▸ **PASSAGE PROVIDED**:
.....
I’m also a little confused about how values separate from ideology. I thought I was a liberal because I valued specific services to the poor over economic efficiency (in our current policy system, of course. In a communist country, I would feel quite differently). I get the impression that what Scott is saying is that if politicians really valued national prosperity they would fix these six problems, but instead they value their own power. However, we could throw out these politicians if we wanted to and replace them with liberals and conservatives who valued national prosperity, so that implies that there are either a large portion of people who don’t value national prosperity or that there is a large portion of people in our country who are ignorant and/or idiots.
Actually, I think I understand now.
Public choice theory at work. Most of these bad status quo policies benefit entrenched rent seekers. I expect if you look hard enough they all do. So I am not so sure the division is by values as much as it is by interests and incentives.
I would add another issue to the list: school choice. Bad schools are probably the most tractable serious social problem in America but almost unfixable due entirely to entranched rent-seekers.
I will argue against #4 as well, from a different perspective. People unfortunately conflate land (in the economic sense) with capital. This has the unfortunate effect of confusing taxes — and the resulting effects — on both.
For example, a property tax is not a single tax (not in the literal sense, or the Henry George sense), but a very bad tax (the tax on structures and improvements), and an economically neutral tax (the tax on site value). A pure tax on land value would have a different effect than a pure tax on structures and improvements. For one thing, the former does not cause deadweight loss (the supply of surface area on the earth is fixed), while the latter definitely does (the supply of buildings and improvements is definitely *not* fixed).
I would therefore argue that a mortgage interest deduction of 0% for land and 100% for improvements to land (that is, no deduction for mortgage interest on land, 100% deduction on everything else) would not only be better than any mixed system of land and building deductions, but better than the same amount of tax shifted to income, capital, or trade, including consumption taxes and VAT.
(Being one of the token Georgists here — though by no means a pure “single taxer,” since I also like Pigovian taxes — I would also like to see current property taxes shifted over to LVT, or at the very least a split-rate tax highly tilted toward the latter.)
@Ken B, I might disagree, depending on what you mean by school choice. In principle, school choice is an excellent idea. However, it is often implemented in ways that don’t align to my values. Here in South Carolina, there are many special interest groups that define school choice as vouchers that allow parents to take public funding to private schools. Again, in principle that sounds like a worthwhile approach. However, the reason they are promoting school vouchers is to be able to take public funds to set up private, whites only schools, for the purpose of resegregating the educational system here.
I think we often need to think about motivation and unanticipated consequences before implementing ideas. As @Jeff Semel suggests, is licensing a good thing, driven by the desire to ensure quality of services, or is it motivated by the desire to restrict the pool of people available to perform a function?
@ Ken B
I think many liberals oppose school vouchers because they’re concerned that it would be extremely expensive, and unlikely to benefit poor children because most good private schools would still be too expensive. What we have now, is arguably inefficient, but anyone who sends their kid to private school or homeschools their children is subsidizing education for everyone else, and that money would be difficult to recapture elsewhere.
.....
Stored items

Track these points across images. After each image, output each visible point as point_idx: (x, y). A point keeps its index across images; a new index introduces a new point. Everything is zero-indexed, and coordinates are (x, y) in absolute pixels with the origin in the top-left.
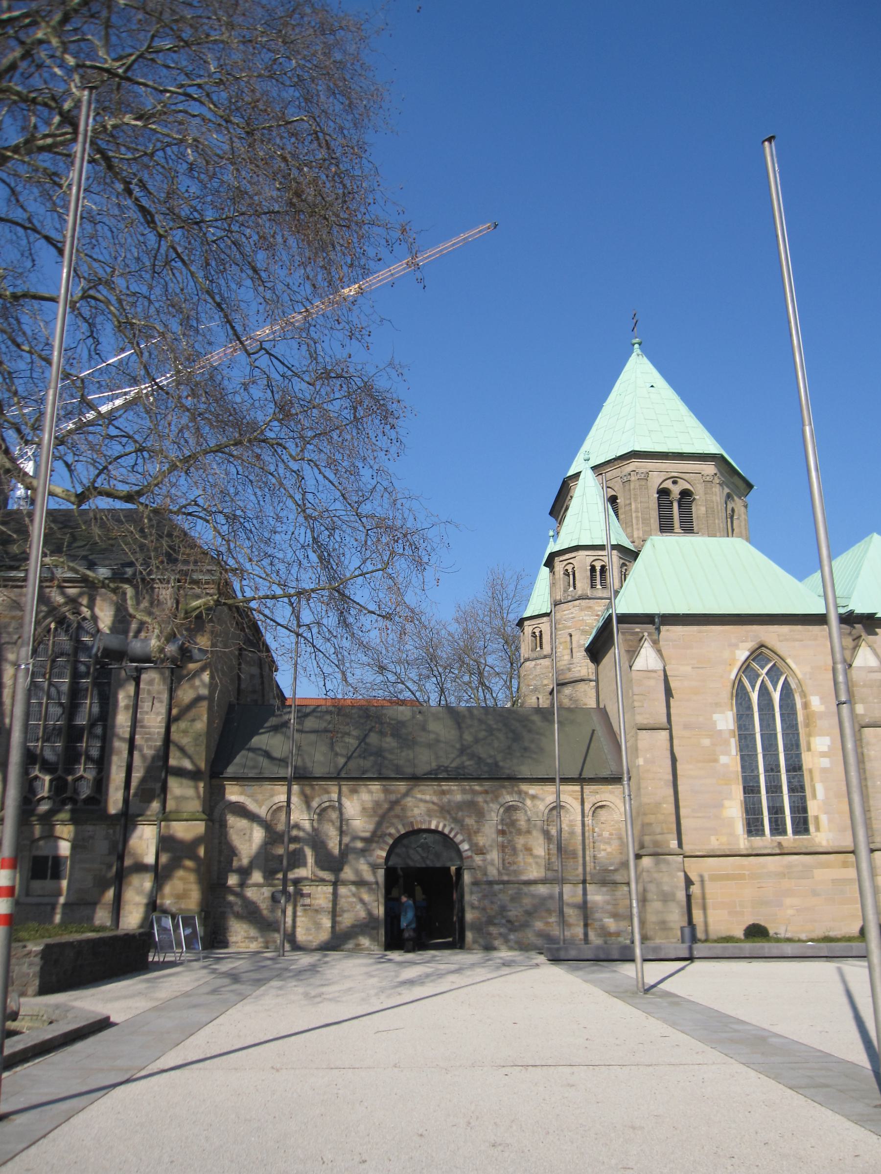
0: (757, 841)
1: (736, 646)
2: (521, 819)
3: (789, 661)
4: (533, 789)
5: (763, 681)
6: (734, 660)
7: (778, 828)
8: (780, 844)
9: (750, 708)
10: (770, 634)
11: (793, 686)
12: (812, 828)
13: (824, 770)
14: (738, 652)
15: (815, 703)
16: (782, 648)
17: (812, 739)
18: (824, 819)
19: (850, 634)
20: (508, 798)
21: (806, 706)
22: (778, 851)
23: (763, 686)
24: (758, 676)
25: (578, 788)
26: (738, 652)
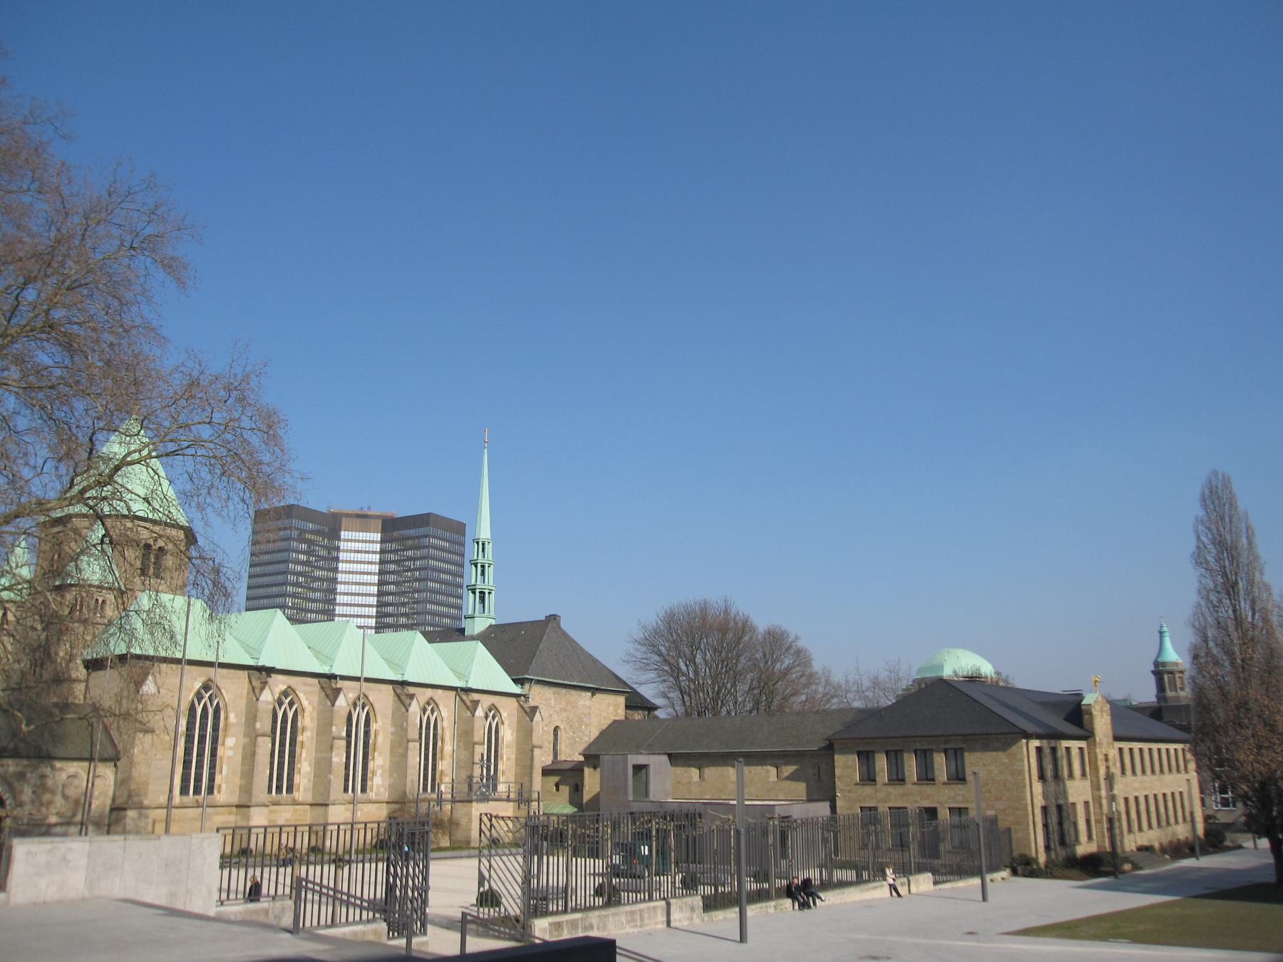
.....
▸ **DIRECTIONS**:
Answer these questions about the comment thread on policy and values:
1. What issue does one commenter propose adding to the list?
2. In South Carolina, how do many special interest groups define school choice?
3. According to the thread, why does a pure tax on land value not cause deadweight loss?

▸ **OUTPUT BELOW**:
1. School choice.
2. As vouchers that allow parents to take public funding to private schools.
3. Because the supply of surface area on the earth is fixed.